Well thats partially right Hugo, these agreements always depend on how much both parties really want them to succeed, and Korea especially is heavily protectionist. But they also need to sell, and this FTA is also backed up by similar agreements ASEAN has signed with these countries. We’ll see how effective they are in due course. But better to have the franework than not. Thanks – Chris
A FTA between China, Japan and South Korea is basically unfair for China and Japan.
1.- China is tens of times bigger and more powerful market especially due to its population with a considerably big weatlhy part.
2.- Japan is more than twice the South Korean market, far stronger, far wealthier and willing to buy foreign products without prejudice (see Haier sales).
3.- South Korea has an economy based on a strong brainwashing (THIS should be called a non-tariff barrier), especially towards Chinese and Japanese people and products.
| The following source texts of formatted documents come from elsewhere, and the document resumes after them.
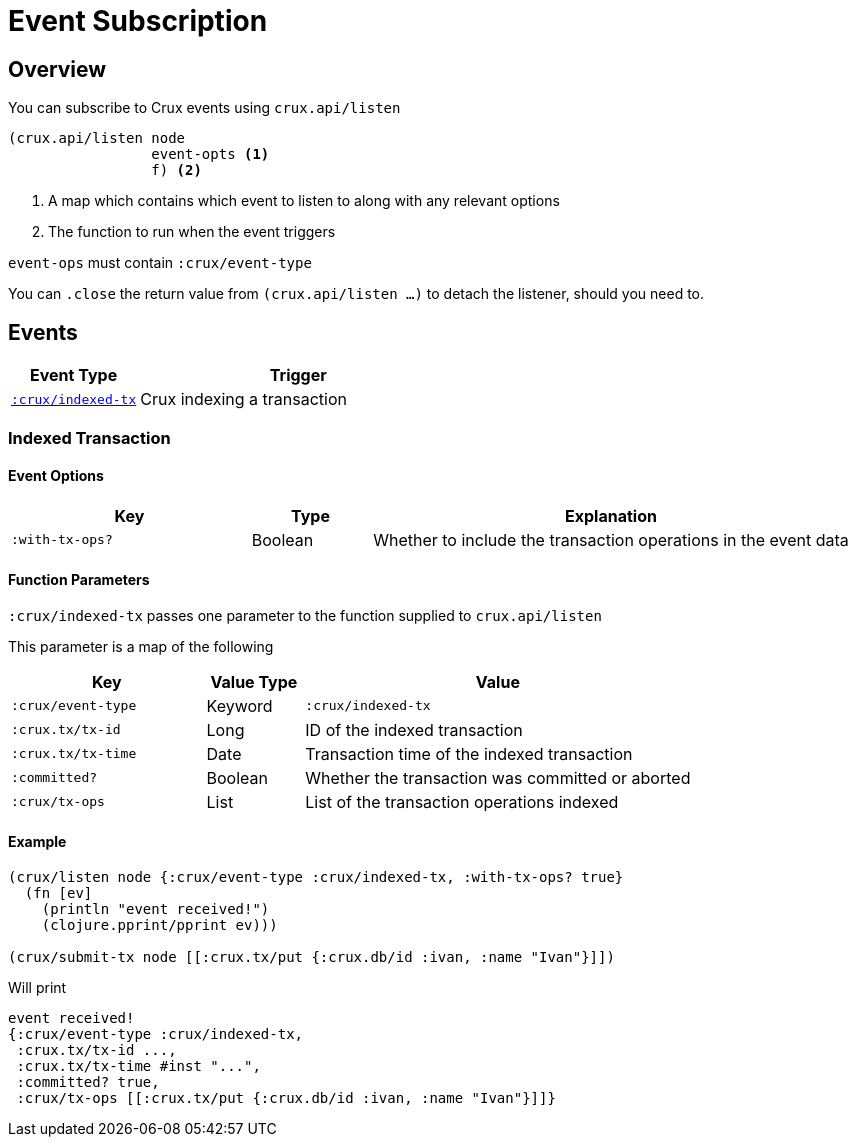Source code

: = Event Subscription

[#overview]
== Overview

You can subscribe to Crux events using `crux.api/listen`

[source,clojure]
----
(crux.api/listen node
                 event-opts <1>
                 f) <2>
----
<1> A map which contains which event to listen to along with any relevant options
<2> The function to run when the event triggers

`event-ops` must contain `:crux/event-type`

You can `.close` the return value from `(crux.api/listen ...)` to detach the listener, should you need to.

[#events]
== Events

[cols="2,5"]
|===
|Event Type|Trigger

|<<#indexed-tx,`:crux/indexed-tx`>>|Crux indexing a transaction
|===

[#indexed-tx]
=== Indexed Transaction

==== Event Options

[cols="2,1,4"]
|===
|Key|Type|Explanation

|`:with-tx-ops?`|Boolean|Whether to include the transaction operations in the event data
|===

==== Function Parameters

`:crux/indexed-tx` passes one parameter to the function supplied to `crux.api/listen`

This parameter is a map of the following

[cols="2,1,4"]
|===
|Key|Value Type|Value

|`:crux/event-type`|Keyword|`:crux/indexed-tx`
|`:crux.tx/tx-id`|Long|ID of the indexed transaction
|`:crux.tx/tx-time`|Date|Transaction time of the indexed transaction
|`:committed?`|Boolean|Whether the transaction was committed or aborted
|`:crux/tx-ops`|List|List of the transaction operations indexed
|===

==== Example

[source,clojure]
----
(crux/listen node {:crux/event-type :crux/indexed-tx, :with-tx-ops? true}
  (fn [ev]
    (println "event received!")
    (clojure.pprint/pprint ev)))

(crux/submit-tx node [[:crux.tx/put {:crux.db/id :ivan, :name "Ivan"}]])
----

Will print

[source,clojure]
----
event received!
{:crux/event-type :crux/indexed-tx,
 :crux.tx/tx-id ...,
 :crux.tx/tx-time #inst "...",
 :committed? true,
 :crux/tx-ops [[:crux.tx/put {:crux.db/id :ivan, :name "Ivan"}]]}
----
* As example of how wrong this FTA may be, we could use the Euro-Korea FTA where results are already seen on paper and it even damages the European economy. In Europe we obviously accepted this FTA to force China to open the doors (a different story). Who the hell accepts anything with South Korea if we are five times that economy, more willing to buy foreign products and open-minded population (sometimes innocent pretending to know more).
South Korean people has an extreme prejudice against foreign products which that makes them unable to buy import products; besides this we shouldn’t forget that South Korea is small and weaker economy than both Chinese and Japanese and it wont change since its population is also shrinking.
My conclusion is `better` NOT to accept any FTA with South Korea.
NOTE: Even funny to hear from the korean president saying to Japan, far more open than south korea and without prejudice (even the opposite which is sometimes pathetic in my opinion) that Japan should not use non-tariff barriers. I can’t understand how this poorly educated person is a president (well, 6th most corrupt Asian country and he loves money under the table). Let’s think about the korean brainwashing instead, dear mediocre-president.
@ Someone: I think any structure that helps promote trade, improves employment and contributes to the global and local economies has more pros than cons. The Koreans aren’t so bad, although their markets are tough to crack I agree.